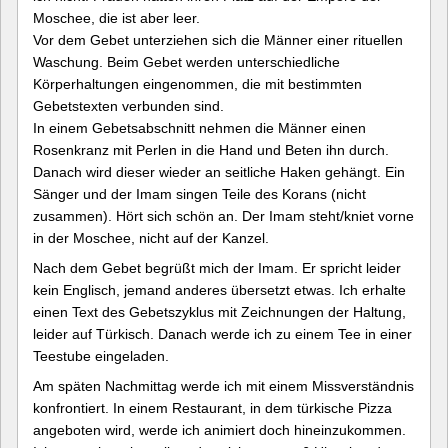
Moschee, die ist aber leer.
Vor dem Gebet unterziehen sich die Männer einer rituellen
Waschung. Beim Gebet werden unterschiedliche
Körperhaltungen eingenommen, die mit bestimmten
Gebetstexten verbunden sind.
In einem Gebetsabschnitt nehmen die Männer einen
Rosenkranz mit Perlen in die Hand und Beten ihn durch.
Danach wird dieser wieder an seitliche Haken gehängt. Ein
Sänger und der Imam singen Teile des Korans (nicht
zusammen). Hört sich schön an. Der Imam steht/kniet vorne
in der Moschee, nicht auf der Kanzel.
Nach dem Gebet begrüßt mich der Imam. Er spricht leider
kein Englisch, jemand anderes übersetzt etwas. Ich erhalte
einen Text des Gebetszyklus mit Zeichnungen der Haltung,
leider auf Türkisch. Danach werde ich zu einem Tee in einer
Teestube eingeladen.
Am späten Nachmittag werde ich mit einem Missverständnis
konfrontiert. In einem Restaurant, in dem türkische Pizza
angeboten wird, werde ich animiert doch hineinzukommen.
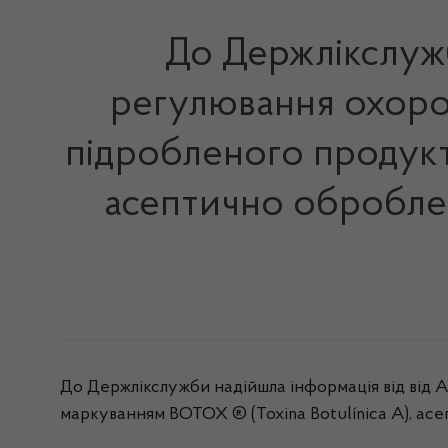
До Держлікслужб
регулювання охорон
підробленого продукт
асептично оброблен
До Держлікслужби надійшла інформація від від А
маркуванням BOTOX ® (Toxina Botulínica A), асе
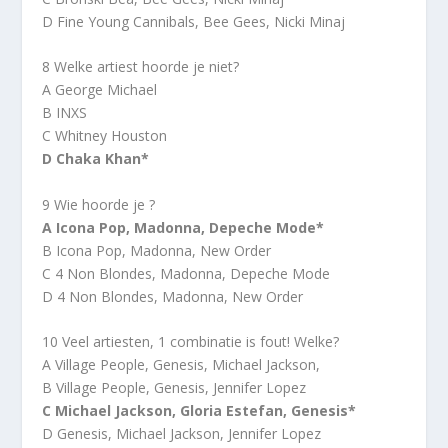
D Fine Young Cannibals, Bee Gees, Nicki Minaj
8 Welke artiest hoorde je niet?
A George Michael
B INXS
C Whitney Houston
D Chaka Khan*
9 Wie hoorde je ?
A Icona Pop, Madonna, Depeche Mode*
B Icona Pop, Madonna, New Order
C 4 Non Blondes, Madonna, Depeche Mode
D 4 Non Blondes, Madonna, New Order
10 Veel artiesten, 1 combinatie is fout! Welke?
A Village People, Genesis, Michael Jackson,
B Village People, Genesis, Jennifer Lopez
C Michael Jackson, Gloria Estefan, Genesis*
D Genesis, Michael Jackson, Jennifer Lopez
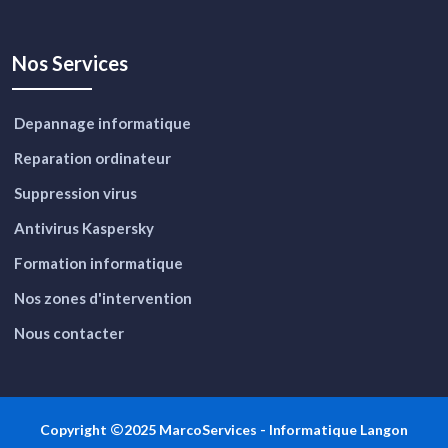
Nos Services
Depannage informatique
Reparation ordinateur
Suppression virus
Antivirus Kaspersky
Formation informatique
Nos zones d'intervention
Nous contacter
Copyright
2025 MarcoServices -
Informatique Langon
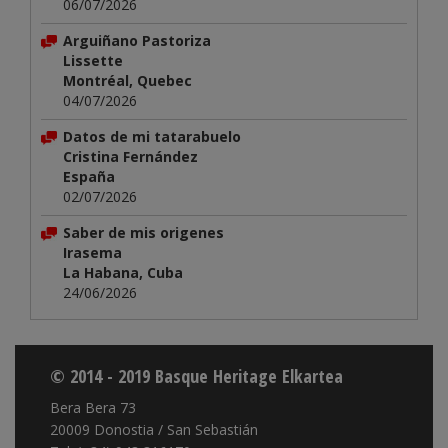
06/07/2026
Arguiñano Pastoriza
Lissette
Montréal, Quebec
04/07/2026
Datos de mi tatarabuelo
Cristina Fernández
España
02/07/2026
Saber de mis origenes
Irasema
La Habana, Cuba
24/06/2026
© 2014 - 2019 Basque Heritage Elkartea
Bera Bera 73
20009 Donostia / San Sebastián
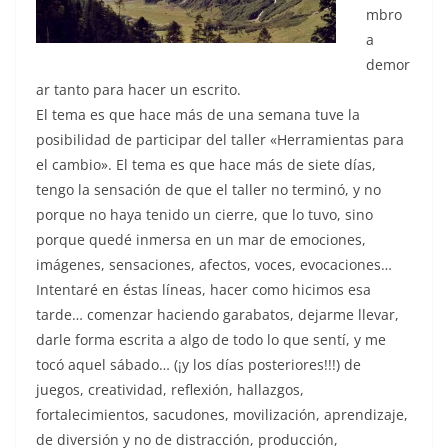
mbro
a
demor
ar tanto para hacer un escrito.
El tema es que hace más de una semana tuve la
posibilidad de participar del taller «Herramientas para
el cambio». El tema es que hace más de siete días,
tengo la sensación de que el taller no terminó, y no
porque no haya tenido un cierre, que lo tuvo, sino
porque quedé inmersa en un mar de emociones,
imágenes, sensaciones, afectos, voces, evocaciones…
Intentaré en éstas líneas, hacer como hicimos esa
tarde… comenzar haciendo garabatos, dejarme llevar,
darle forma escrita a algo de todo lo que sentí, y me
tocó aquel sábado… (¡y los días posteriores!!!) de
juegos, creatividad, reflexión, hallazgos,
fortalecimientos, sacudones, movilización, aprendizaje,
de diversión y no de distracción, producción,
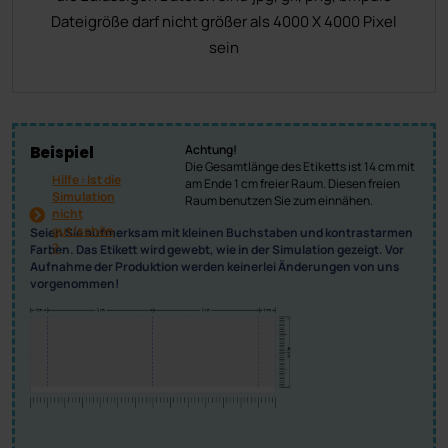
Dateigröße darf nicht größer als 4000 X 4000 Pixel
sein
Achtung!
Beispiel
Die Gesamtlänge des Etiketts ist 14 cm mit
Hilfe : Ist die
am Ende 1 cm freier Raum. Diesen freien
Simulation
Raum benutzen Sie zum einnähen.
nicht
gut/schön
Seien Sie aufmerksam mit kleinen Buchstaben und kontrastarmen
?
Farben. Das Etikett wird gewebt, wie in der Simulation gezeigt. Vor
Aufnahme der Produktion werden keinerlei Änderungen von uns
vorgenommen!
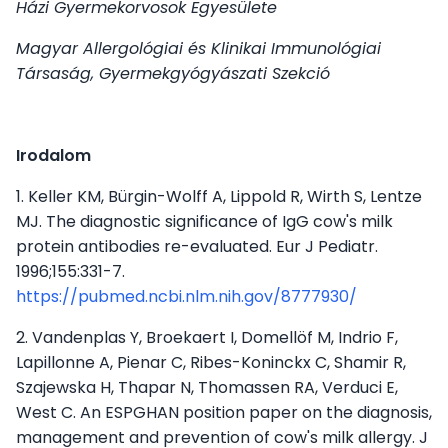
Házi Gyermekorvosok Egyesülete
Magyar Allergológiai és Klinikai Immunológiai
Társaság, Gyermekgyógyászati Szekció
Irodalom
1. Keller KM, Bürgin-Wolff A, Lippold R, Wirth S, Lentze
MJ. The diagnostic significance of IgG cow's milk
protein antibodies re-evaluated. Eur J Pediatr.
1996;155:331-7.
https://pubmed.ncbi.nlm.nih.gov/8777930/
2. Vandenplas Y, Broekaert I, Domellöf M, Indrio F,
Lapillonne A, Pienar C, Ribes-Koninckx C, Shamir R,
Szajewska H, Thapar N, Thomassen RA, Verduci E,
West C. An ESPGHAN position paper on the diagnosis,
management and prevention of cow's milk allergy. J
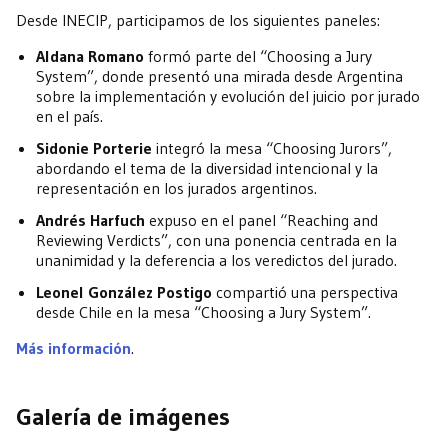
Desde INECIP, participamos de los siguientes paneles:
Aldana Romano
formó parte del “Choosing a Jury
System”, donde presentó una mirada desde Argentina
sobre la implementación y evolución del juicio por jurado
en el país.
Sidonie Porterie
integró la mesa “Choosing Jurors”,
abordando el tema de la diversidad intencional y la
representación en los jurados argentinos.
Andrés Harfuch
expuso en el panel “Reaching and
Reviewing Verdicts”, con una ponencia centrada en la
unanimidad y la deferencia a los veredictos del jurado.
Leonel González Postigo
compartió una perspectiva
desde Chile en la mesa “Choosing a Jury System”.
Más información
.
Galería de imágenes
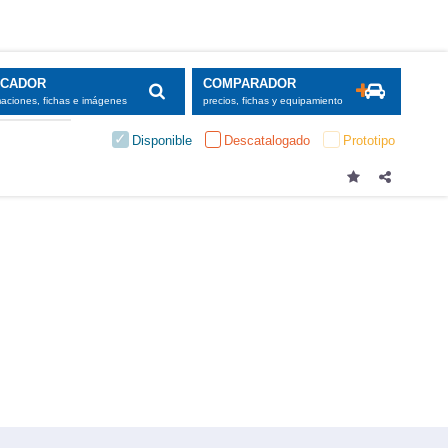
SCADOR
COMPARADOR
maciones, fichas e imágenes
precios, fichas y equipamiento
Disponible
Descatalogado
Prototipo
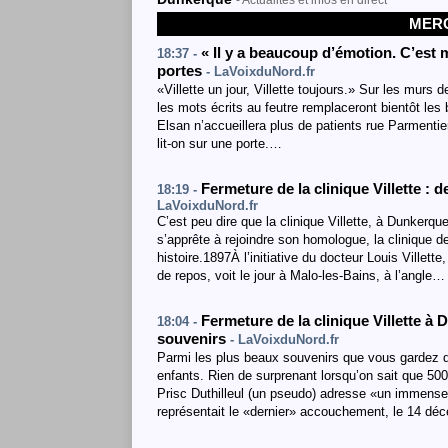
- Actualités et infos en direct
MERC
« Il y a beaucoup d’émotion. C’est m
18:37 -
portes
- LaVoixduNord.fr
«Villette un jour, Villette toujours.» Sur les murs 
les mots écrits au feutre remplaceront bientôt les
Elsan n’accueillera plus de patients rue Parmentier
lit-on sur une porte.…
Fermeture de la clinique Villette : 
18:19 -
LaVoixduNord.fr
C’est peu dire que la clinique Villette, à Dunkerq
s’apprête à rejoindre son homologue, la clinique
histoire.1897À l’initiative du docteur Louis Ville
de repos, voit le jour à Malo-les-Bains, à l’angle…
Fermeture de la clinique Villette 
18:04 -
souvenirs
- LaVoixduNord.fr
Parmi les plus beaux souvenirs que vous gardez de 
enfants. Rien de surprenant lorsqu’on sait que 
Prisc Duthilleul (un pseudo) adresse «un immense 
représentait le «dernier» accouchement, le 14 d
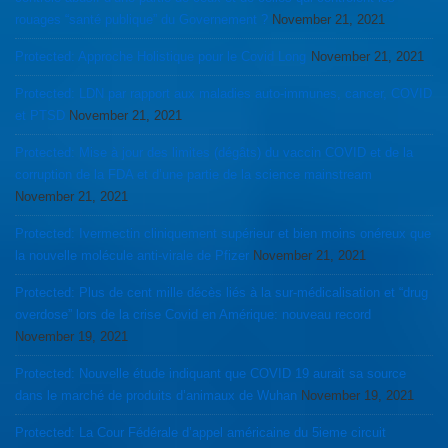
rouages “santé publique” du Governement ?
November 21, 2021
Protected: Approche Holistique pour le Covid Long
November 21, 2021
Protected: LDN par rapport aux maladies auto-immunes, cancer, COVID
et PTSD
November 21, 2021
Protected: Mise à jour des limites (dégâts) du vaccin COVID et de la
corruption de la FDA et d’une partie de la science mainstream
November 21, 2021
Protected: Ivermectin cliniquement supérieur et bien moins onéreux que
la nouvelle molécule anti-virale de Pfizer
November 21, 2021
Protected: Plus de cent mille décès liés à la sur-médicalisation et “drug
overdose” lors de la crise Covid en Amérique: nouveau record
November 19, 2021
Protected: Nouvelle étude indiquant que COVID 19 aurait sa source
dans le marché de produits d’animaux de Wuhan
November 19, 2021
Protected: La Cour Fédérale d’appel américaine du 5ieme circuit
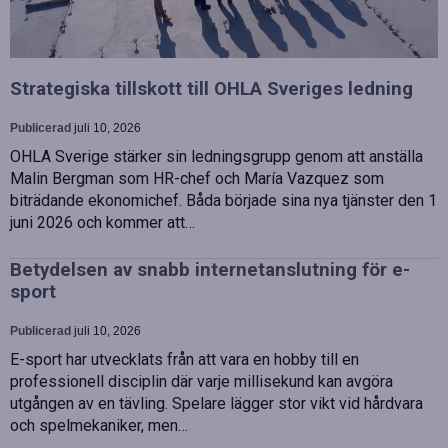
Strategiska tillskott till OHLA Sveriges ledning
Publicerad
juli 10, 2026
OHLA Sverige stärker sin ledningsgrupp genom att anställa
Malin Bergman som HR-chef och María Vazquez som
biträdande ekonomichef. Båda började sina nya tjänster den 1
juni 2026 och kommer att…
Betydelsen av snabb internetanslutning för e-
sport
Publicerad
juli 10, 2026
E-sport har utvecklats från att vara en hobby till en
professionell disciplin där varje millisekund kan avgöra
utgången av en tävling. Spelare lägger stor vikt vid hårdvara
och spelmekaniker, men…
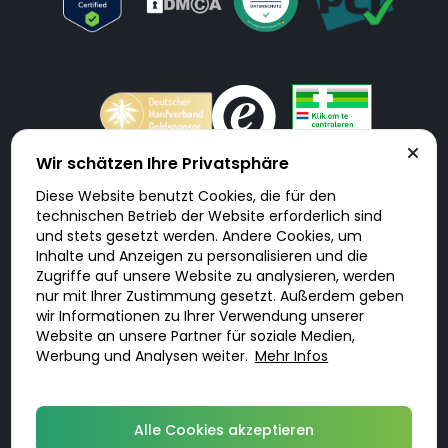
Wir schätzen Ihre Privatsphäre
Diese Website benutzt Cookies, die für den
Doktorabc.com ist eine Vermittlungsplattform. Doktorabc ist ausdrücklich
technischen Betrieb der Website erforderlich sind
keine Internetapotheke. Doktorabc bietet keine Medikamente oder
sonstige Produkte an oder liefert diese. Jegliche Informationen zu
und stets gesetzt werden. Andere Cookies, um
Produkten, Medikamenten und Preisen auf der Internetseite beinhalten
Inhalte und Anzeigen zu personalisieren und die
kein Angebot von Doktorabc an Sie. Für die Einhaltung der in Ihrem Land
geltenden Gesetze und sonstigen Rechtsvorschriften sind Sie als Nutzer
Zugriffe auf unsere Website zu analysieren, werden
selbst verantwortlich. Die Nutzung unseres Services auf Doktorabc durch
nur mit Ihrer Zustimmung gesetzt. Außerdem geben
Sie erfolgt auf eigenes Risiko und in eigener Verantwortung. Sie erklären,
diese Internetseite aus eigener Initiative zu besuchen und zu nutzen.
wir Informationen zu Ihrer Verwendung unserer
Website an unsere Partner für soziale Medien,
Werbung und Analysen weiter.
Mehr Infos
© 2026 DoktorABC.com
Alle Cookies akzeptieren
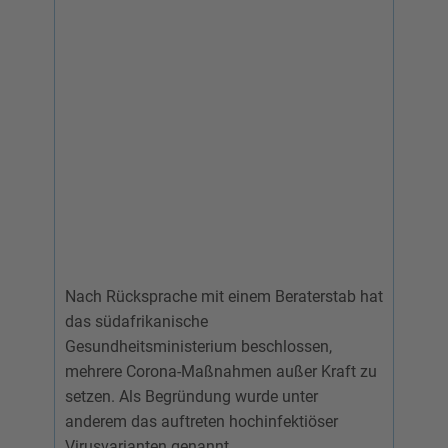
Nach Rücksprache mit einem Beraterstab hat
das südafrikanische
Gesundheitsministerium beschlossen,
mehrere Corona-Maßnahmen außer Kraft zu
setzen. Als Begründung wurde unter
anderem das auftreten hochinfektiöser
Virusvarianten genannt.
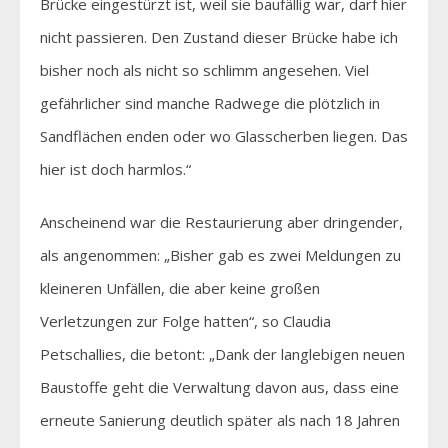
Brücke eingestürzt ist, weil sie baufällig war, darf hier
nicht passieren. Den Zustand dieser Brücke habe ich
bisher noch als nicht so schlimm angesehen. Viel
gefährlicher sind manche Radwege die plötzlich in
Sandflächen enden oder wo Glasscherben liegen. Das
hier ist doch harmlos.“
Anscheinend war die Restaurierung aber dringender,
als angenommen: „Bisher gab es zwei Meldungen zu
kleineren Unfällen, die aber keine großen
Verletzungen zur Folge hatten“, so Claudia
Petschallies, die betont: „Dank der langlebigen neuen
Baustoffe geht die Verwaltung davon aus, dass eine
erneute Sanierung deutlich später als nach 18 Jahren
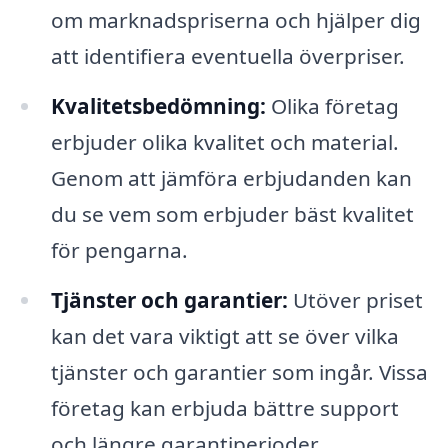
om marknadspriserna och hjälper dig
att identifiera eventuella överpriser.
Kvalitetsbedömning:
Olika företag
erbjuder olika kvalitet och material.
Genom att jämföra erbjudanden kan
du se vem som erbjuder bäst kvalitet
för pengarna.
Tjänster och garantier:
Utöver priset
kan det vara viktigt att se över vilka
tjänster och garantier som ingår. Vissa
företag kan erbjuda bättre support
och längre garantiperioder.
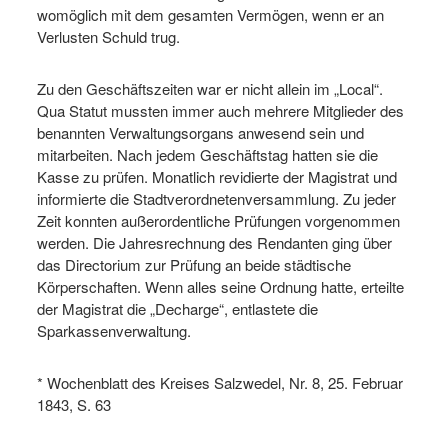
womöglich mit dem gesamten Vermögen, wenn er an
Verlusten Schuld trug.
Zu den Geschäftszeiten war er nicht allein im „Local“.
Qua Statut mussten immer auch mehrere Mitglieder des
benannten Verwaltungsorgans anwesend sein und
mitarbeiten. Nach jedem Geschäftstag hatten sie die
Kasse zu prüfen. Monatlich revidierte der Magistrat und
informierte die Stadtverordnetenversammlung. Zu jeder
Zeit konnten außerordentliche Prüfungen vorgenommen
werden. Die Jahresrechnung des Rendanten ging über
das Directorium zur Prüfung an beide städtische
Körperschaften. Wenn alles seine Ordnung hatte, erteilte
der Magistrat die „Decharge“, entlastete die
Sparkassenverwaltung.
* Wochenblatt des Kreises Salzwedel, Nr. 8, 25. Februar
1843, S. 63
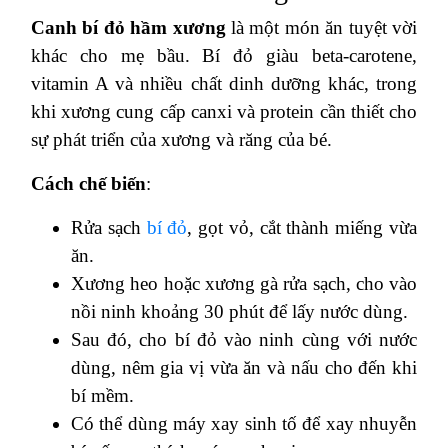
Canh bí đỏ hầm xương
là một món ăn tuyệt vời
khác cho mẹ bầu. Bí đỏ giàu beta-carotene,
vitamin A và nhiều chất dinh dưỡng khác, trong
khi xương cung cấp canxi và protein cần thiết cho
sự phát triển của xương và răng của bé.
Cách chế biến
:
Rửa sạch
bí đỏ
, gọt vỏ, cắt thành miếng vừa
ăn.
Xương heo hoặc xương gà rửa sạch, cho vào
nồi ninh khoảng 30 phút để lấy nước dùng.
Sau đó, cho bí đỏ vào ninh cùng với nước
dùng, nêm gia vị vừa ăn và nấu cho đến khi
bí mềm.
Có thể dùng máy xay sinh tố để xay nhuyễn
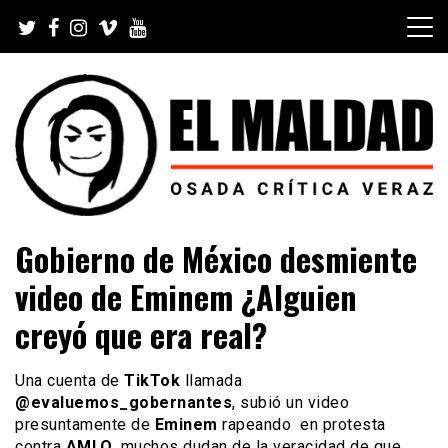
Skip
to
content
Videoblog, Noticias, Política, Música, Cine, TV, Series,
El Maldad
Gobierno de México desmiente
Viral y Youtube
video de Eminem ¿Alguien
creyó que era real?
Una cuenta de
TikTok
llamada
@evaluemos_gobernantes
, subió un video
presuntamente de
Eminem
rapeando en protesta
contra
AMLO
, muchos dudan de la veracidad de que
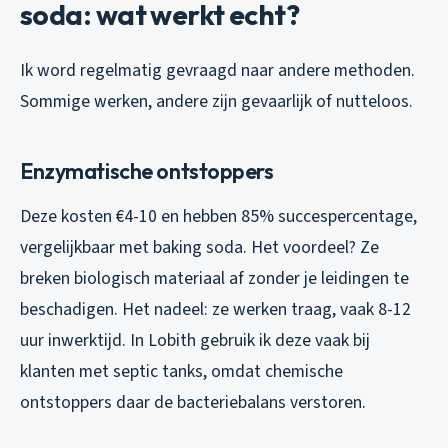
soda: wat werkt echt?
Ik word regelmatig gevraagd naar andere methoden.
Sommige werken, andere zijn gevaarlijk of nutteloos.
Enzymatische ontstoppers
Deze kosten €4-10 en hebben 85% succespercentage,
vergelijkbaar met baking soda. Het voordeel? Ze
breken biologisch materiaal af zonder je leidingen te
beschadigen. Het nadeel: ze werken traag, vaak 8-12
uur inwerktijd. In Lobith gebruik ik deze vaak bij
klanten met septic tanks, omdat chemische
ontstoppers daar de bacteriebalans verstoren.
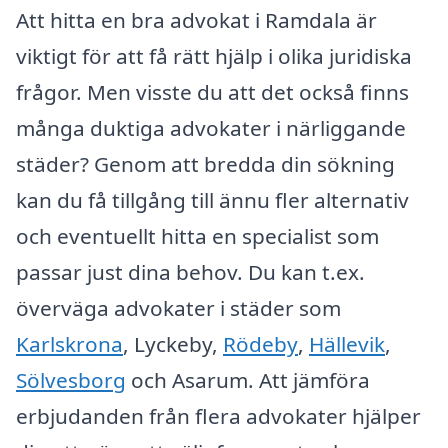
Att hitta en bra advokat i Ramdala är
viktigt för att få rätt hjälp i olika juridiska
frågor. Men visste du att det också finns
många duktiga advokater i närliggande
städer? Genom att bredda din sökning
kan du få tillgång till ännu fler alternativ
och eventuellt hitta en specialist som
passar just dina behov. Du kan t.ex.
överväga advokater i städer som
Karlskrona
, Lyckeby,
Rödeby
,
Hällevik
,
Sölvesborg
och Asarum. Att jämföra
erbjudanden från flera advokater hjälper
····················
Task prompt:
Lines wanted from the entries above: the one with "Bera Bera 73", the one with "más de siete", and all lines between. Please copy them exactly, without the pictures and without anything else.

Output for this exercise:
Bera Bera 73
20009 Donostia / San Sebastián
mbro
a
demor
ar tanto para hacer un escrito.
El tema es que hace más de una semana tuve la
posibilidad de participar del taller «Herramientas para
el cambio». El tema es que hace más de siete días,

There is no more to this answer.